Lagi-lagi Eyang Candrawati mendaratkan sebuah tamparan di pipi wanita itu.
"w************n tidak tahu diri! Apa kau juga punya hak menghancurkan malam pertama cucu menantuku!" bentak Eyang Candrawati dengan wajah murka.
Celina menatap nanar wanita sepuh di hadapannya, jika saja bukan eyangnya Bhara, dan jika saja tidak ada pengawal di belakangnya, sudah pasti ia akan membalas setiap tamparan yang layangkan Eyang Candrawati.
"Aku dan Bhara saling mencintai, Eyang, dan Eyang juga tidak berhak menghalangi cinta kami," lirih Celina dengan mata berkaca-kaca.
"Kau tidak berhak mencintai cucuku, karena dia sudah memiliki istri! Dan sampai kapanpun aku tidak akan pernah merestui wanita sepertimu berhubungan dengan cucuku! Ingat itu!" sergah Eyang Candrawati semakin murka.
Entah mengapa, sejak pertama kali melihat Bhara membawa Celina ke rumahnya, Eyang Candrawati sudah merasa tidak suka dengan wanita itu.
Apalagi setelah tau jika Celina adalah seorang model pakaian dewasa. Rasa tidak sukanya kepada wanita itu semakin menjadi.
"Seret wanita ini keluar!" titah Eyang Candrawati kepada pengawalnya.
Dua orang pengawal langsung menghampiri Celina, lalu menyeret wanita itu keluar dari kamar hotel.
"Eyang! Aku mohon jangan usir aku! Aku ingin menunggu Bhara kembali! Bhara pasti tidak akan membiarkan Eyang mengusirku, karna Bhara yang menginginkan aku menemaninya tidur di sini!" teriak Celina sambil mencoba melepaskan diri dari cekalan para pengawal.
Namun Eyang Candrawati tidak perduli, ia justru menyuruh pengawalnya untuk cepat-cepat membawa Celina pergi.
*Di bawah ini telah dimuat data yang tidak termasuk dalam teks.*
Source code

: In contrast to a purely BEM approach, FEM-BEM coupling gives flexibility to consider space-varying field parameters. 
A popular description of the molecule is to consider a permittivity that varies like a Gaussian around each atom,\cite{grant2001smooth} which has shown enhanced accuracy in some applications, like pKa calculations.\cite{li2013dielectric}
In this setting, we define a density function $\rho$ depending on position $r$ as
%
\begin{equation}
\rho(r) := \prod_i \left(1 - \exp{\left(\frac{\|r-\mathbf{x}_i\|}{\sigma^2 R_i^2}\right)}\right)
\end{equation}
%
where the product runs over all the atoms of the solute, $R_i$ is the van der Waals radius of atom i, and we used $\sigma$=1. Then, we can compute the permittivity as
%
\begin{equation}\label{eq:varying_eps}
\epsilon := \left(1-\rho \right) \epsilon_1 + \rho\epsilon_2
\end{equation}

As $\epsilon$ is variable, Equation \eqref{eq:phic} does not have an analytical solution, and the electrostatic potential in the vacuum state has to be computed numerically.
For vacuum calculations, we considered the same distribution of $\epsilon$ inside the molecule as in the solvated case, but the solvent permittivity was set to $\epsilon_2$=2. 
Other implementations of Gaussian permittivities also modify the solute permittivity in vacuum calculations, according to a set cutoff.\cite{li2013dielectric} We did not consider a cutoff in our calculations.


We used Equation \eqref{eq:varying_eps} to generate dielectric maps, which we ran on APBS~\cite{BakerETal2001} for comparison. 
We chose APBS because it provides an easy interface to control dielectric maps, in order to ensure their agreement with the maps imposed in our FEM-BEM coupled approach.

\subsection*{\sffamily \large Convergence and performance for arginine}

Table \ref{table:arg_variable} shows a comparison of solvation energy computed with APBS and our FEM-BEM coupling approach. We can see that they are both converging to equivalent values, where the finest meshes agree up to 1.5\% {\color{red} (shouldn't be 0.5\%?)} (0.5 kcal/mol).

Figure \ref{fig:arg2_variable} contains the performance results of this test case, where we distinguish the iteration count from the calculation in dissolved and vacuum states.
Bersamaan dengan itu Bhara muncul dari ujung lorong, pria itu melangkah tergesa menghampiri Eyang Candrawati yang berdiri di depan pintu kamar hotel.
"Eyang, apa yang terjadi?" tanya Bhara hati-hati. Pandangannya tidak lepas dari sosok Celina, yang sedang di bawa pergi secara paksa oleh pengawal Eyangnya.
"Baby! Tolong aku! Suruh mereka melepaskan aku, Baby!" teriak Celina dari kejauhan.
Plak!
Sebuah tamparan yang cukup keras mendarat di pipi Bhara, membuat pria itu langsung melihat ke arah Eyangnya.
"Berani-beraninya kau membawa w************n masuk ke dalam kamar ini! Apa kau tidak memikirkan perasaan Ayra!" bentak Eyang Candrawati dengan tatapan murka ke arah cucunya.
"Eyang, Eyang pasti sudah salah paham! Aku tidak membawa Celina ke sini, aku juga tidak tau jika ia akan datang," jawab Bhara dengan jujur.
Plak!
Sebuah tamparan kembali mendarat di wajah Bhara.
"Kalian memang pasangan ulat bulu yang sangat serasi! Sekarang katakan, di mana Ayra! Di mana cucu menantuku!"
Bruk!
"Eyang!" Bhara berteriak panik saat tiba-tiba saja Eyang Candrawati tersungkur ke lantai. Wanita sepuh itu terlihat kesakitan sambil memegangi d4danya.
"Jangan sentuh aku! Aku tidak mengampunimu jika terjadi sesuatu dengan Ayra!" sentak Eyang Candrawati serayak menepis tangan cucunya dengan kasar.
Namun setelahnya, wanita sepuh itu tidak sadarkan diri dalam pelukan cucunya.